Sa première expérience - un défi qu'elle voulait à tout prix relever - a pris la forme d'une simple étoile, qui, une fois peinte au sol selon sa méthode, s'est révélée en 3D.

«Je savais comment faire d'instinct et je voulais me le prouver. Ça a fonctionné!»

Depuis, on a pu la voir à l'oeuvre à Saint-Jean-sur-Richelieu, Chambly, Beloeil, Longueuil, Valleyfield, Montréal. Toujours à l'extérieur, souvent sous un soleil de plomb, elle réalise ses peintures éphémères selon des thèmes imposés ou au gré de ses envies. Elle en compte une vingtaine à son actif.

Le choix des sujets, cependant, est assez limité, dit-elle. «Il faut que ce soit des vues plongeantes. Pour cette raison, les meilleures images sont les trous dans la chaussée.»

Mais pas seulement. À ce jour, ses réalisations à la gouache ont adopté toutes sortes de formes: des voitures, un cheval, un feu de camp, un livre géant, un bassin aquatique... Pour créer le fameux trompe-l'oeil, certains éléments s'étalent parfois sur plusieurs mètres.
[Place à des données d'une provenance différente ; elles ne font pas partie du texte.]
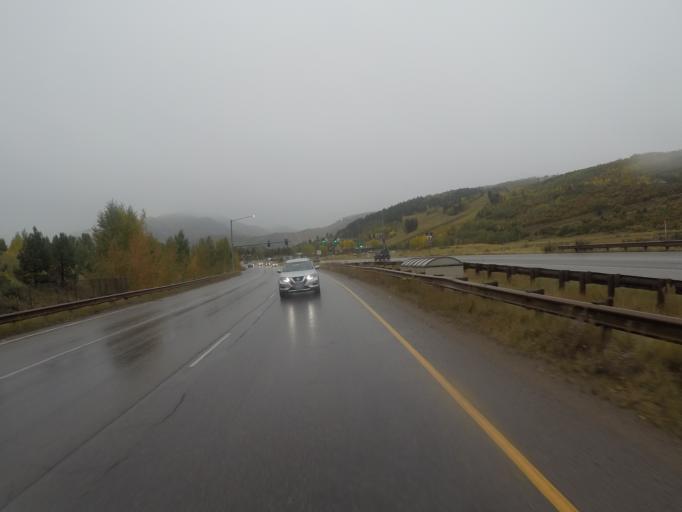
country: US
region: Colorado
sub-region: Pitkin County
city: Aspen
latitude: 39.2103
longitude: -106.8615
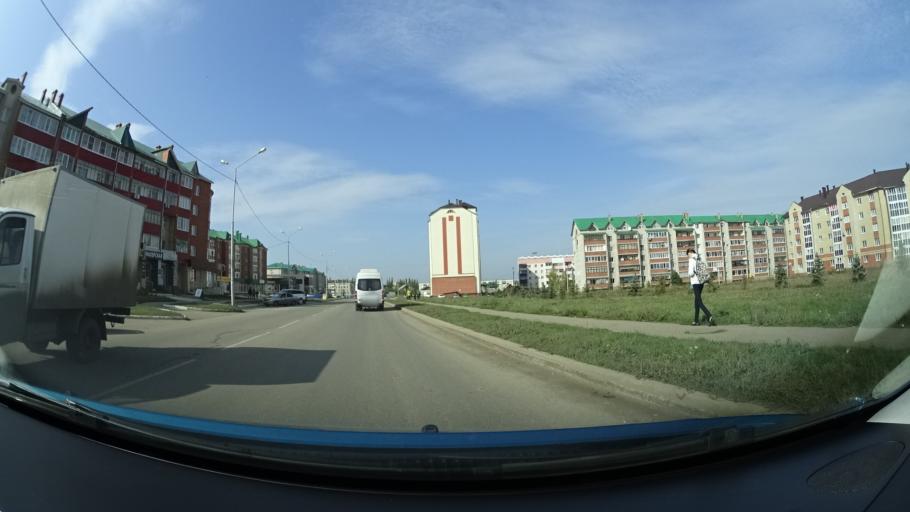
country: RU
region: Bashkortostan
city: Tuymazy
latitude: 54.5971
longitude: 53.7118
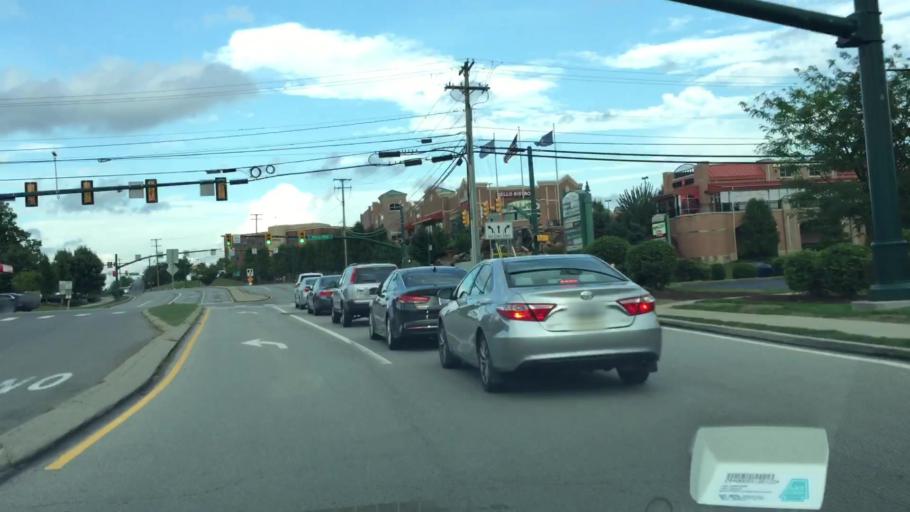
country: US
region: Pennsylvania
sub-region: Allegheny County
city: Bradford Woods
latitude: 40.6330
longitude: -80.0603
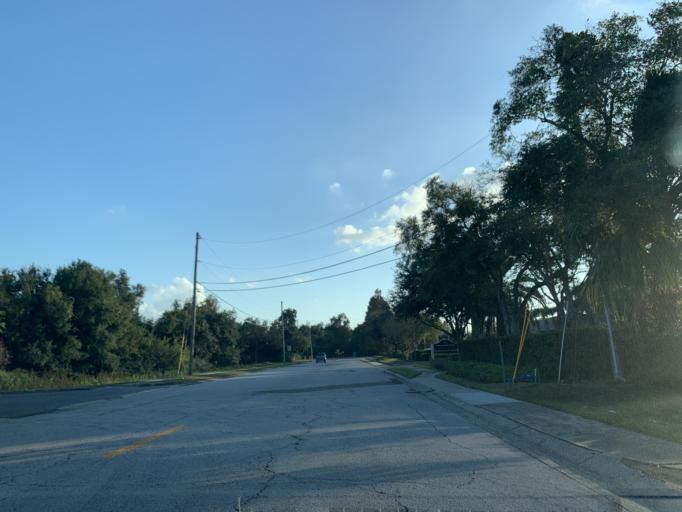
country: US
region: Florida
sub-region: Pinellas County
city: South Highpoint
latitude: 27.9584
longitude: -82.7329
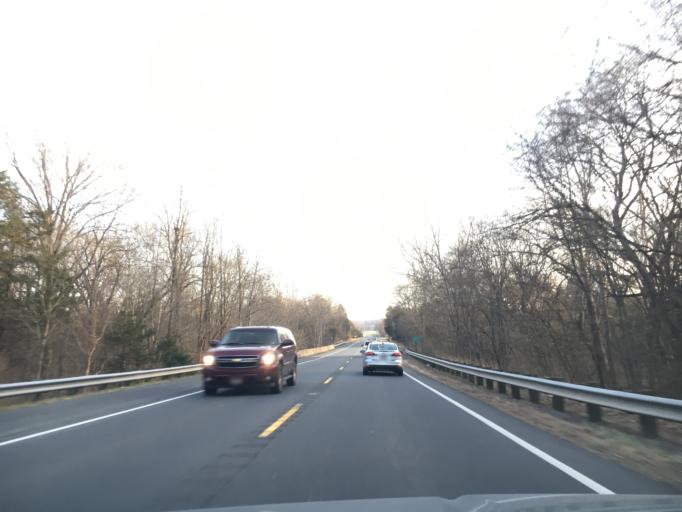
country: US
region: Virginia
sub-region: Culpeper County
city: Culpeper
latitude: 38.3645
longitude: -77.9761
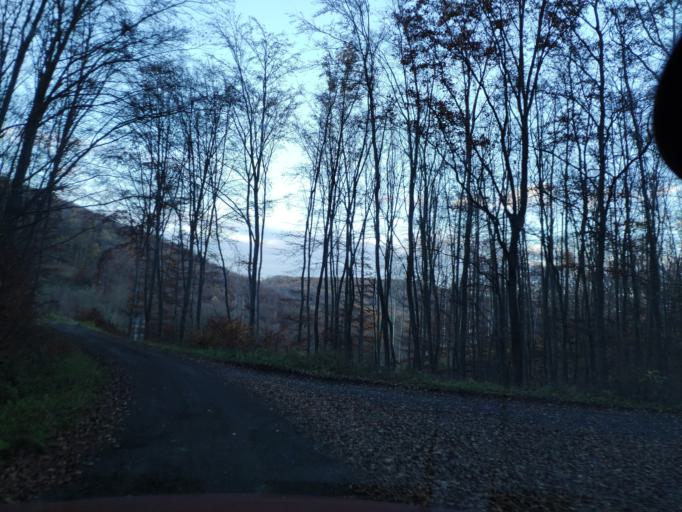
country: SK
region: Kosicky
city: Secovce
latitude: 48.5954
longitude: 21.5111
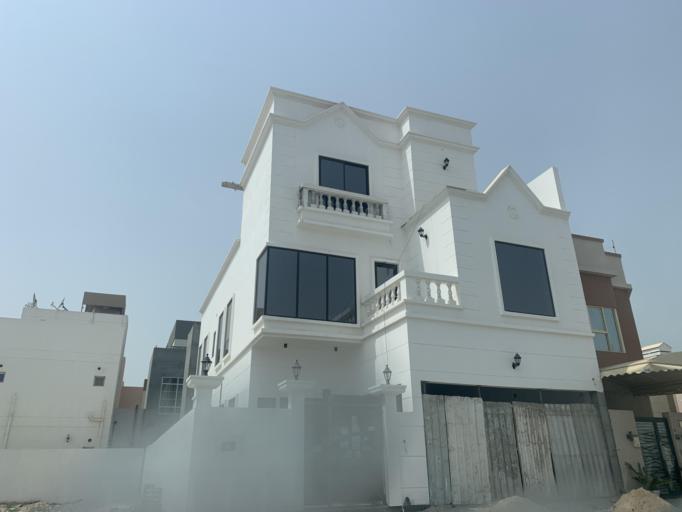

Selon les invitations, l'artiste se présente sur le site avec ses toiles préformées et peintes partiellement ou entièrement à l'avance. Elle les ancre ensuite au sol. «Lorsqu'elles sont déjà faites, je me concentre sur l'animation du public. Sinon, je complète mes oeuvres sur place.»

À Granby

Invitée par l'organisation du Symposium Couleurs urbaines, Stéphanie Bérubé sera à Granby le 29 juillet (et peut-être le 30) pour réaliser une oeuvre en trompe-l'oeil. Cette fois, le dessin sera peint à l'époxy de façon permanente sur la piste cyclable face au Palace de Granby.

Il s'agira d'une image d'environ 10 pieds sur 10 pieds représentant... un trou dans l'asphalte. À l'intérieur de celui-ci, des débris et un vélo échoué. Peut-être même qu'une bête quelconque sera tapie au fond du cratère. Mais rassurez-vous, personne n'aura l'impression d'y tomber, car l'image, on le répète, n'est visible en trois dimensions qu'à partir d'un endroit précis.

À Granby, elle peindra en direct, aidée par David Miljour de l'organisme Dose Culture avec qui elle est associée. C'est aussi lui qui s'occupera aussi du volet animation.

Pour mieux comprendre cet art hautement original, on vous conseille d'aller voir Stéphanie Bérubé en action. Et d'apporter votre appareil-photo!